Oportunidades is a Mexican government program designed to help alleviate, and eventually eradicate, extreme poverty in that country. More than a fifth of the Mexican population is enrolled in the program, which provides cash stipends to women in exchange for their meeting government-specified goals with regard to their children’s health, nutrition, and education.

While Oportunidades has been acclaimed around the world for its success in addressing income inequality and human development, Smith-Oka takes a more critical lens to the program, examining its implementation up close, particularly in regard to its impact on Mexico’s already marginalized indigenous women.

Vania Smith-Oka Vania Smith-Oka

“Indigenous mothers are considered problematic in Mexico,” she says, explaining that indigenous women often have trouble adjusting to the cultural norms implicit in the program requirements of Oportunidades.

In her research in northern Veracruz, Mexico, Smith-Oka found that the program’s conditions are strictly enforced. Teachers and doctors monitor the mothers’ compliance with the program’s three areas of focus: health, nutrition, and education. Any women found to be deviating from the program can be cut off from the bi-monthly cash transfers, which for many women represents up to 60% of their income.

But besides the monetary threats, there is the social chastisement that comes with the everyday application of the program. The mothers are often berated by clinicians for having too many children and for other examples of their “backward” ways and made to “question their role as mothers,” says Smith-Oka.

When she first started her research in 2004, Smith-Oka found that indigenous mothers often felt stuck in a “limbo between traditional medical care and biomedicine—people were suspicious of both.” Changes in beliefs about health, as well the impact of emigration, were beginning to impact the daily lives of indigenous people in Mexico.
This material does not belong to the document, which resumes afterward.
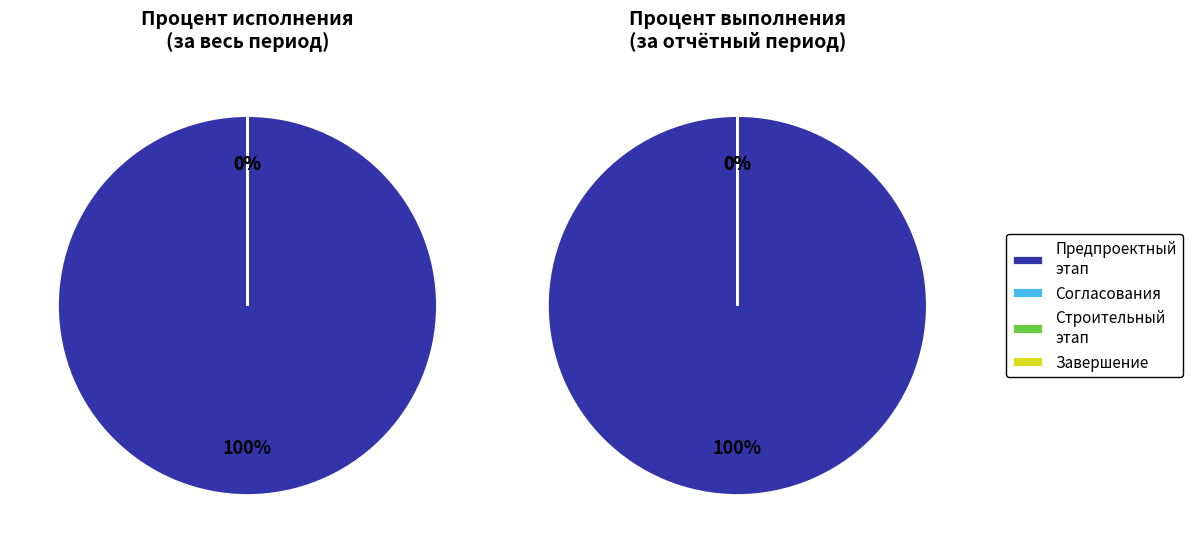

Is Утверждение документации the majority of the pie?

No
The book has already won acclaim for its examination of important aspects of conditional cash transfer programs.

According to Whiteford, the book shows “how well-meaning policies get translated into blaming women.”

“We are beginning to ask questions we have never asked before,” says Anthropology Professor and Kellogg Faculty Fellow Carolyn Nordstrom, who moderated the book launch. She calls the work an important contribution to understanding how national-level decisions shape people’s lives on a day-to-day basis.

“Smith-Oka is part of a group of exciting young scholars seeking to challenge our assumptions about women in rural Latin America,” adds Gabriela Soto Laveaga, associate professor of history at the University of California, Santa Barbara. “[This book] is a page-turner, which one does not say often of academic books.”